Eddie Bartlett (James Cagney) and George Hally (Humphrey Bogart) are buddies in combat in France during world War I. They meet and befriend Lloyd Hart (Jeffrey Lynn), a law school student, at the tail end of the war. While George’s post-war plans may not exactly be on the right side of the law, Eddie is an upstanding citizen who wants to work hard at the garage where he worked before the war, saving up enough money to open up his own place some day.
Back in the US, things don’t quite go as planned. Eddie isn’t able to get his old job back. The girl he’d been corresponding with during the war, Jean Sherman (Priscilla Lane), turns out to be a mere teenager. And soon, the Volstead Act passes, beginning the long and difficult era of prohibition.
With prohibition in place, Eddie is working as a cab driver. After being asked by a passenger to deliver something to Panama Smith (who happens to be the owner of a speakeasy, and is portrayed by Gladys George), Eddie is arrested, and so begins his journey into the world of bootlegging. As the 1920s progress, Eddie gets further absorbed into the criminal world, finding both great riches and a whole lot of trouble.
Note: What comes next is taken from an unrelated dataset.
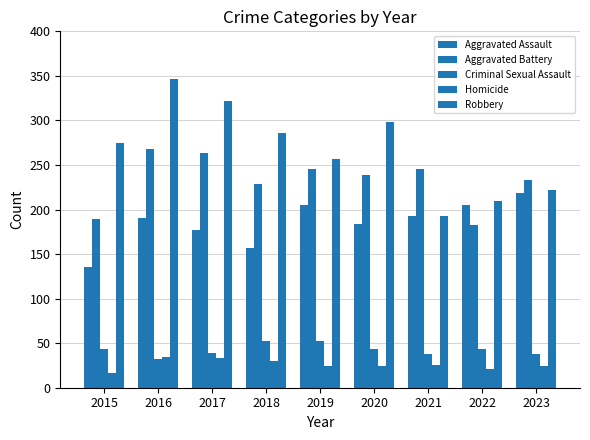

Which series has the widest spread of values?

Robbery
Raoul Walsh (1941’s High Sierra, 1949’s White Heat) directs 1939’s The Roaring Twenties, a film that covers a pretty large time span from the end of World War I all the way to the Christmas season of 1929. The film is based on an original story by Mark Hellinger (1946’s The Killers) and was adapted for the screen by Jerry Wald (They Drive By Night), Richard Macaulay (Born to Kill) and Robert Rossen (The Strange Love of Martha Ivers).
I’d be lying if I said The Roaring Twenties didn’t draw me in with its pretty, sparkly opening titles. Top that off with a bit of text about how the characters are based on the writer’s cronies and how these true events should be remembered, and you’ve won me over less than five minutes into the thing. Top it off again with the incorporation of newsreel-style narration/footage throughout the entire film (which is not only a great technique on its own, but also gives relevant background information as to what’s going on in the world that these characters live in) and I might start crying a little bit out of joy. Plot and performances aside, The Roaring Twenties delivers in so many ways that I was doomed to love it from the start.
Of course, that’s not to say that the plot and performances are disappointing. In fact, I was highly impressed with those elements as well. This film has it all: great performances, interesting characters and an engaging story. There’s a mix of crime and love quadrangle (Eddie loves Jean, but Jean loves Lloyd! And Lloyd loves Jean too, while Panama pines for Eddie! How will they ever get that one worked out?) working together to keep the viewer’s mind occupied at all times.
All of these things work together to make the film entirely gripping. It’s one of those films that just “clicks.” There are no slow or boring moments to speak of, and though the film isn’t quite as high on suspense as some crime dramas, it hooks the viewer and includes a number of high-tension moments to bolster anxiety in the audience. Even the ending is fantastic. It appears that it will be predictable, but ends up throwing one final unexpected moment at the viewer and is surprisingly very emotional, leaving a big impression on the audience.
Sympathy is built for Cagney’s character early on. He’s an honest man who just wants to work hard and making a living for himself through his determination. But when he can’t find regular employment aside from a not-so-great cab driving gig, he turns to crime in order to make a living. This character is a reverse of those that Cagney played in films like Picture Snatcher, where he portrayed a “bad” man attempting to go “good” and get an honest gig. I’m about as law-abiding as they come, but even I could easily sympathize with Eddie’s predicament when he couldn’t reach his goal of owning a garage and got caught up in a life of crime instead.
The Roaring Twenties is a fantastic, entirely gripping film that boasts spot-on performances and a perfectly bleak story. It gives the viewer an exciting peek into the bootlegging industry that ran so rampant during the prohibition era. The score: 5/5!
This was yet another blind purchase where I was wooed by the fancy Warner features. (Damn you, Warner, for luring me in and taking my paychecks! – But I love you.) As usual, these irresistible features don’t disappoint and were almost as enjoyable for me to absorb as the film itself. Included is another Warner Night at the Movies, this time with an introduction by Leonard Maltin, which includes the following short subjects:
- Trailer: Each Dawn I Die
- Newsreel: “News of the Day”
- Musical short: All Girl Revue (1940), featuring a pre-stardom June Allyson
- Comedy short: The Great Library Misery (1938), adapted from a popular radio program
- Animated short: Merrie Melodies “Thugs With Dirty Mugs” (1939), a spoof of gangster films
In addition to the Warner Night at the Movies, commentary for the film is provided by historian Dr. Lincoln Hurst, and there is a featurette titled The Roaring ’20s: The World Moves On, which can be found in the special features menu. And on top of that (As though it could get any better!) the picture and sound quality of the film and all of the additional features is absolutely top-notch. DVD score: 5/5!